With the goal of releasing multiple times a day, it quickly becomes apparent that traditional workflows that release once per cycle/sprint/increment are not sufficient. By now, the industry has therefore settled on trunk-based development.

With trunk-based development, we no longer coordinate releases. Neither do we fix things on a release branch. Changes are in main or they’re not. Working with trunk-based development is the only way we can release daily, but it also means things cannot be allowed to break.

Let’s take an example. If you develop a feature that makes a breaking change, and push it to main, it’ll go into your staging/test environment. You made that breaking change because you’ve coordinated with another developer, making a change elsewhere, that depends on your broken change. Until they release onto the same environment, you’ve broken the environment.

If someone needs to release a hotfix to prod, you’ve now broken prod (because main was released to prod, and remember, your change is in main). Simultaneously, by making breaking changes, you’ve shot yourself in the foot. Why? You’ve now prevented yourself from working with stability-enhancing features like canary rollouts and automatic rollback, because those only work if your changes are backwards compatible (in a canary rollout, any code may hit one of your two releases, with the same API call, so it needs to be compatible).

If you want to move fast, you must avoid breaking changes wherever possible.

How to avoid breaking changes

I have three straightforward ways to avoid the pain of breaking change.
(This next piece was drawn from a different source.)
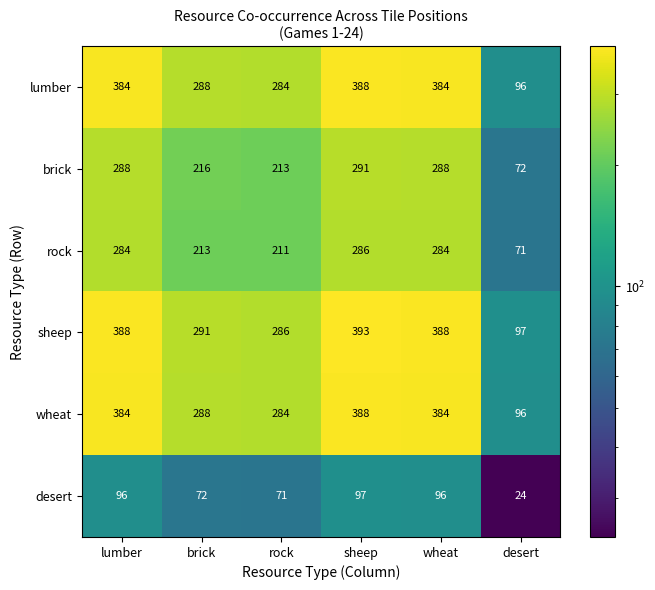

How many series are shown in this chart?

6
Firstly, don’t modify API tests when you add functionality. You want your tests to ensure your old functionality still works, so add new ones instead. This reduces the risk that you or others may introduce breaking changes. API tests should be added or removed, not modified.
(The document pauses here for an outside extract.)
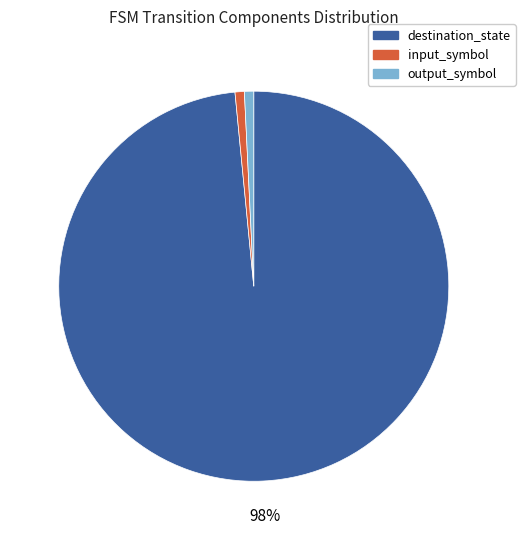

Is the sum of output_symbol and input_symbol greater than half?

No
Secondly, and most importantly, think about your change. You need to design your change properly. It’s shocking how easy it is to make changes non-breaking if you have it as a goal. You move away from “what do I want this API to look like”, towards “how can I add or change this without breaking the API”. And personally, I think the latter also leads to better, more considered API design.

Finally, understand what you mean by “breaking”. A traditional breaking change can often be architected into two non-breaking steps. This may be confusing, so let me clarify.

Making breaking changes non-breaking

Unless you’re maintaining a public API, the only consumer you have to worry about is other developers in the same company. The whole reason you’re making breaking changes in the first place is because someone else needs them. Therefore, it’s relatively easy to get people onto your new “version” of the API. So let’s define what we consider “breaking” here. A breaking change is a change that, when released, will break current usage. What this means is that if everyone’s migrated onto your new API (whether that’s a different endpoint, a new required parameter, or a changed value), you’re free to remove the old one!

For example, if you need to introduce a required parameter, all you have to do to make this “non-breaking” is to split the work into 2 steps. First release it as an optional parameter, with either a default or nullable value (whatever you intend to do with all existing records). Then, if you really think you need to make the parameter required, just make sure all incoming requests are sending that parameter. Once they are, you can drop the optionality, and it’s not a breaking change. Because remember, it didn’t break any current use.

To conclude, breaking change is not a necessity to good API design. Design your changes with intent, and design breaking changes into steps that on their own are non-breaking. This way, you become a better software architect, a better API designer, and a coworker highly appreciated by other teams that no longer need to coordinate releases with you!